The theme or lesson that was so important is when to pull out of a project or investment, learn your lessons, celebrate your failure and move on to the next thing. Even when we know we shouldn’t continue with it, we still do. It can become a bit like a gambler chasing losses by making more and more bets on the same horse.
One post had a great analogy about an old car, I can’t remember it exactly but it’s a good one and most people will be able to relate to this: You have an old car that you are considering trading in or selling so you can get a newer one, it has seen better days and it’s getting a little unreliable. Then just before you have a chance to sell it the car breaks down and it needs some work.
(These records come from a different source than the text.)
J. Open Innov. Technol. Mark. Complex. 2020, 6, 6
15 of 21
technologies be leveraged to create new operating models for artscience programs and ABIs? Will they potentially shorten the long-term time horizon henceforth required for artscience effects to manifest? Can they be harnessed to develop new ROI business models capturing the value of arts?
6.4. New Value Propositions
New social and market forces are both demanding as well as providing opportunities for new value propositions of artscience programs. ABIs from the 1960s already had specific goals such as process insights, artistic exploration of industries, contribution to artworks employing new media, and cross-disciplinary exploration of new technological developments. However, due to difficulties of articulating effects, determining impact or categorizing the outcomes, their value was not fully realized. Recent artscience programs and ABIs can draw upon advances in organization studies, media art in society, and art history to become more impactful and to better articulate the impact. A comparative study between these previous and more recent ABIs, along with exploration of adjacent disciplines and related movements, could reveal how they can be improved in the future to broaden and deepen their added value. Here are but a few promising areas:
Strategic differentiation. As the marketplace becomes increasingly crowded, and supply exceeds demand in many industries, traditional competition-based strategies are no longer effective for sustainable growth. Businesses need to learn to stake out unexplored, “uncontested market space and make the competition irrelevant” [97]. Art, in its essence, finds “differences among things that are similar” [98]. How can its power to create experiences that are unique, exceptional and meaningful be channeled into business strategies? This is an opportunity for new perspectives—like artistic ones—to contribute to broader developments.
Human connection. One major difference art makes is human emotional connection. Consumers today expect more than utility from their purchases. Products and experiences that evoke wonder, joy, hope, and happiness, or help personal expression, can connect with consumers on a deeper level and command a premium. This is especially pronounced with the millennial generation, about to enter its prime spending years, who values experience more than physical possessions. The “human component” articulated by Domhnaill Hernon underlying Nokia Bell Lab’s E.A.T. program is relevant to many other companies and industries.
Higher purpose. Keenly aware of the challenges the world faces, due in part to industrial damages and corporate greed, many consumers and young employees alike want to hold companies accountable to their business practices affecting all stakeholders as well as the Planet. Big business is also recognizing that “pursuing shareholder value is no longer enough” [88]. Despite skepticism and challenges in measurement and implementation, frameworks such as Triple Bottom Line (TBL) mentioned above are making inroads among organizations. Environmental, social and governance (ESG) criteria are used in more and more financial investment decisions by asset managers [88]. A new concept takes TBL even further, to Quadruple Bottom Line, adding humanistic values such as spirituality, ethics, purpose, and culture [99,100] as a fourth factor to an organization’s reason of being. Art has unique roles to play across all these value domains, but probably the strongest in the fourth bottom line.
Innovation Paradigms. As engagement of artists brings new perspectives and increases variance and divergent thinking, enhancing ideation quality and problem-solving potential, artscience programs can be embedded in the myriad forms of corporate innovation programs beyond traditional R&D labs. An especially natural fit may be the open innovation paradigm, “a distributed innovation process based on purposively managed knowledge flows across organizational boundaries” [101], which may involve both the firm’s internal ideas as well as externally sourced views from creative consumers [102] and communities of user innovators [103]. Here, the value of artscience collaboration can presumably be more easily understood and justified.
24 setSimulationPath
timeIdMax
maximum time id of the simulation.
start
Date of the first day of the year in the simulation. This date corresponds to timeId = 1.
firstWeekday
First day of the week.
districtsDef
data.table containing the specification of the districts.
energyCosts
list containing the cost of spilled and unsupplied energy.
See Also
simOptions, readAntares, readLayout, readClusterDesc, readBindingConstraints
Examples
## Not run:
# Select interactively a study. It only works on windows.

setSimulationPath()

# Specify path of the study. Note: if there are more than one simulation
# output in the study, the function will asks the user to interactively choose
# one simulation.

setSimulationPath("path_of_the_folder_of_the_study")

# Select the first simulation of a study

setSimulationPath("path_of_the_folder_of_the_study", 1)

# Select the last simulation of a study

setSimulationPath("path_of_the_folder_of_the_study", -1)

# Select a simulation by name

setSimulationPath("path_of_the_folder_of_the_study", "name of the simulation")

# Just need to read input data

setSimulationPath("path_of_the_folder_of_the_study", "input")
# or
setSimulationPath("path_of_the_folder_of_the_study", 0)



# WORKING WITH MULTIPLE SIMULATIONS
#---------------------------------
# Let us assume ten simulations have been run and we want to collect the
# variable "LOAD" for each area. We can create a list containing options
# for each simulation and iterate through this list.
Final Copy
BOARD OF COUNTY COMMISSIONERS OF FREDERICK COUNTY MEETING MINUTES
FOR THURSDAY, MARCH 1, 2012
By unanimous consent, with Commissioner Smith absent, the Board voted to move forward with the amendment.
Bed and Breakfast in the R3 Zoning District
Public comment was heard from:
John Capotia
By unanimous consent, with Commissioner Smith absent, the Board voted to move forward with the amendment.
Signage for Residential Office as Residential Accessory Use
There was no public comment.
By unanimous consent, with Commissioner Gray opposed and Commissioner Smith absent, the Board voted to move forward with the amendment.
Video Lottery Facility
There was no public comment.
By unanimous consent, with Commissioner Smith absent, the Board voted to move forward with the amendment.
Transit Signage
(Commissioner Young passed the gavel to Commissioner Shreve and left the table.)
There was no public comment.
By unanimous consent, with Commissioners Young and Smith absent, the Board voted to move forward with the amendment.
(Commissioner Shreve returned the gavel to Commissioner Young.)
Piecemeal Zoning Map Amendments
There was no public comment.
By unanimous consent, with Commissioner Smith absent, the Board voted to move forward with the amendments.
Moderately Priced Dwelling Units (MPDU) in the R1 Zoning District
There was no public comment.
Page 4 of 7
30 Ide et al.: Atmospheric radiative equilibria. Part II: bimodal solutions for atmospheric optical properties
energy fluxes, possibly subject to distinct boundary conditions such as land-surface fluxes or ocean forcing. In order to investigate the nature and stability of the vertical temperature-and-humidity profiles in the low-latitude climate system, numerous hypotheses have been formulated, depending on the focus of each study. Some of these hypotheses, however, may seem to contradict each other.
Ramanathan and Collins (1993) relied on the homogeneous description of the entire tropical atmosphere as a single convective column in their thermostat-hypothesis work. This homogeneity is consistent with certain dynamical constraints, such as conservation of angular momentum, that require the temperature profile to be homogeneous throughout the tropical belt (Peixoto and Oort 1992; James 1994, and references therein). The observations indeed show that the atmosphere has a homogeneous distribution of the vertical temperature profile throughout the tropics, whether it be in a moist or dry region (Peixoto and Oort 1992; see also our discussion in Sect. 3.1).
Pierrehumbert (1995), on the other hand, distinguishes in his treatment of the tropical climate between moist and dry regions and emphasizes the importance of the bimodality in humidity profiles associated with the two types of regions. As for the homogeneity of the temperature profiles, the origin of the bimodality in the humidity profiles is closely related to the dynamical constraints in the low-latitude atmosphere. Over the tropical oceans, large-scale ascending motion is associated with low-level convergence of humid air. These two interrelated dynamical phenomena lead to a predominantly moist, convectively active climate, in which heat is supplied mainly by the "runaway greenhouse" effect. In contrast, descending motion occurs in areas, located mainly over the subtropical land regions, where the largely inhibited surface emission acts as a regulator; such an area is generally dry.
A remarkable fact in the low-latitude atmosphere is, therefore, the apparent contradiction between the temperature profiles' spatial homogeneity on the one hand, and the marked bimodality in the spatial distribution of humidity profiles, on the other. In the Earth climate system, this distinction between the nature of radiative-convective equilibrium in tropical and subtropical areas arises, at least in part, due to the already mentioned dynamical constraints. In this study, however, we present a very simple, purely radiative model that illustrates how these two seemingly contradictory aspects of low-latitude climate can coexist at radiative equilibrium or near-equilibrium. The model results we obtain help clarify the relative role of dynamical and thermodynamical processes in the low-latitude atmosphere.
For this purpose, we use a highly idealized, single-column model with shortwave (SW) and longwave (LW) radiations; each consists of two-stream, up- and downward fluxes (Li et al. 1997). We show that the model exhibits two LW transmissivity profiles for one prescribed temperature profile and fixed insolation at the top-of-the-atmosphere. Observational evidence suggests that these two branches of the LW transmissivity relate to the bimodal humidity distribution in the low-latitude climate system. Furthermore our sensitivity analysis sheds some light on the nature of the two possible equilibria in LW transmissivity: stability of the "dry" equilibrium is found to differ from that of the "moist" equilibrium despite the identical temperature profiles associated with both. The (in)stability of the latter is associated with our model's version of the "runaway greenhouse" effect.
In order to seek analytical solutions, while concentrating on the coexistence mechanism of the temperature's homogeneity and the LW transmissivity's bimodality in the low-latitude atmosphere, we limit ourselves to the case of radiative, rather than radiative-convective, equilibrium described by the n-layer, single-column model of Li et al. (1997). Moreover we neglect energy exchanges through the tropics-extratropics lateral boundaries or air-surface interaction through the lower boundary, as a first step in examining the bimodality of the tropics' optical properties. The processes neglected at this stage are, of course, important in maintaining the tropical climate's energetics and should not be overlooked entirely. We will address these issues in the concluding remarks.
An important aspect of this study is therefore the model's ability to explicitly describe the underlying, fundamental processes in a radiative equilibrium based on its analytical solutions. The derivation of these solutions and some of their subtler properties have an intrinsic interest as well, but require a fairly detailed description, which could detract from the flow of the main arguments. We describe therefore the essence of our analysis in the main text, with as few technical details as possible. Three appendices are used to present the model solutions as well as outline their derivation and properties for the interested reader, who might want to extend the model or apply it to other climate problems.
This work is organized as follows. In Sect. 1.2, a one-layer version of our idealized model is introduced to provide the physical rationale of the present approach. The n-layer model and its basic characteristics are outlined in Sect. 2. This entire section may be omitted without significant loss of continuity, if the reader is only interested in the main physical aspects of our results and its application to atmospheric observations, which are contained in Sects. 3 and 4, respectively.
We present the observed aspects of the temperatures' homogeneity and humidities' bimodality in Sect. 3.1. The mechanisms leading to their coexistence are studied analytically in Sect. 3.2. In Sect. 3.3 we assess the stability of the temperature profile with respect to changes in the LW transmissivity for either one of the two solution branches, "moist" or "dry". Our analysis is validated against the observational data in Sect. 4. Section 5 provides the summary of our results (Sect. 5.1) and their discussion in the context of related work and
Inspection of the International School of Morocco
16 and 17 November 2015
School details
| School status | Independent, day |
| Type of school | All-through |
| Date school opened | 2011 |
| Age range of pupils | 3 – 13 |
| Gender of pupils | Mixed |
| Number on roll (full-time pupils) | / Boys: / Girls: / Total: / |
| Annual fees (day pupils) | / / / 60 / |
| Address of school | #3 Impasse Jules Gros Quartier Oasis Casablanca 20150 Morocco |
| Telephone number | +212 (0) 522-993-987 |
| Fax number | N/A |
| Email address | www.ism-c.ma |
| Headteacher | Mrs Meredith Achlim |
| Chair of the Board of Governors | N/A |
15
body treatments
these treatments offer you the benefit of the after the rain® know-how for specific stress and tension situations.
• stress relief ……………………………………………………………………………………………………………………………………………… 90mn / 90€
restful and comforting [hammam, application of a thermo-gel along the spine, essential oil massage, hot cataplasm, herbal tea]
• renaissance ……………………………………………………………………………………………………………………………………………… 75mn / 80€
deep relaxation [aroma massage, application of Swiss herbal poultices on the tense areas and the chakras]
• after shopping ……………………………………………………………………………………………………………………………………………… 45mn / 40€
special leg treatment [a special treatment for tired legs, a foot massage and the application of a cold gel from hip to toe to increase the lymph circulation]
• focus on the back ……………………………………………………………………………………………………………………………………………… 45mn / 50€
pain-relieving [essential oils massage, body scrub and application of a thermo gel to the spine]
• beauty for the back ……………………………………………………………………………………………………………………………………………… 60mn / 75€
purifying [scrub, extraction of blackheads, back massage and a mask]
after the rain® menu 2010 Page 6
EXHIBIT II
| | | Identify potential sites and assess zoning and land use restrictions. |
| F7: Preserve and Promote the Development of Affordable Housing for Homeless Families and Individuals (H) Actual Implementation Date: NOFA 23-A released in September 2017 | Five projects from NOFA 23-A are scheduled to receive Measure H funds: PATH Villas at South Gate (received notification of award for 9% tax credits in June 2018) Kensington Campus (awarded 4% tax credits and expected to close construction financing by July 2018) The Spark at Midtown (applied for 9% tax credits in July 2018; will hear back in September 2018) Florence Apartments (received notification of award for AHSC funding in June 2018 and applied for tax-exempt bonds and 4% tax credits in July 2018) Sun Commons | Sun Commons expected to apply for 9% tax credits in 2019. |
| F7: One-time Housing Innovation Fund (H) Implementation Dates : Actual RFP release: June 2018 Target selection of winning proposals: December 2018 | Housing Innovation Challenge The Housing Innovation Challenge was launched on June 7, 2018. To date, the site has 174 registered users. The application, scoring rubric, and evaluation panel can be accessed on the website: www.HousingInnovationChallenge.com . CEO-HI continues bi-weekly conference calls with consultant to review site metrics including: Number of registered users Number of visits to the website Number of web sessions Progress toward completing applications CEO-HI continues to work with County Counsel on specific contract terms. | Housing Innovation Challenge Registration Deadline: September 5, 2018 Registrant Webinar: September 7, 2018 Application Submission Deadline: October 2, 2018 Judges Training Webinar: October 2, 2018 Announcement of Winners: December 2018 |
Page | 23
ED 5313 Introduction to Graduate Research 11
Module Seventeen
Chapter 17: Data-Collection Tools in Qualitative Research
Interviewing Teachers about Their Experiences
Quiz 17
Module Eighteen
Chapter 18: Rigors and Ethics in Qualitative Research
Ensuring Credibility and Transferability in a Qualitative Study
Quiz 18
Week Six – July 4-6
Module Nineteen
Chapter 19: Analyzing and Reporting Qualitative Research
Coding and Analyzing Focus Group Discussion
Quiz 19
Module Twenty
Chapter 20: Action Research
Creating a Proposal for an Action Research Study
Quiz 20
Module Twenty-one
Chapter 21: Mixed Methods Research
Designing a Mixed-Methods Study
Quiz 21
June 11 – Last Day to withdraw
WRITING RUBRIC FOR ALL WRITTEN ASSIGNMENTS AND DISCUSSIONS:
You can’t sell it as it is so you pay to have the work done and decide now you have spent the money on it you might as well use it a bit longer to get your money’s worth from the repairs. Then a few months later it breaks down again and you start thinking you have to spend the money on the new repairs because you have just invested in some other work a few months ago and so it goes on, throwing money at it until it dies completely and you have to buy another car anyway.
Most investments can be looked at in the same way, never think about what you have invested in something (time, money, effort), only think about what it is TRULY worth today in the open market and base your decision on whether or not to continue with the investment on that current valuation.
First time entrepreneurs and business owners often make this mistake; they want to make a million and be successful from “project one”. They throw everything they have at “their baby” even when it’s sinking so when it does finally go under they literally lose everything. Many people don’t realize (or choose to ignore) that most of the best entrepreneurs had at least a few failures before they found success. Sometimes there is no other way of learning than from doing and failing then doing it better next time. What I learned about myself and how I do things is that I like to juggle at least two or three investments or projects at the same time so I am not totally focused and reliant on one single investment. This enables me to stay emotionally detached and maintain objectivity when looking at my projects. I can then cut one loose if it isn’t working out without losing too much sleep and I still have my other investments running. When I have time to analyze what went wrong I can decide if I should forget it completely and concentrate on other things or whether to restart the venture in a different and better way using the lessons I learned the last time.
I don’t want to put anyone off from starting out as an entrepreneur, starting a business for the first time or making a new investment is a great thing to do, don’t be overwhelmed just do it. The most important thing is to get started and there’s no need to run before you can walk so don’t think you have to juggle half a dozen ventures from day one. However don’t be afraid to fail first time and try again if you have to. If you have the confidence follow my example and spread your risk so you can stay objective.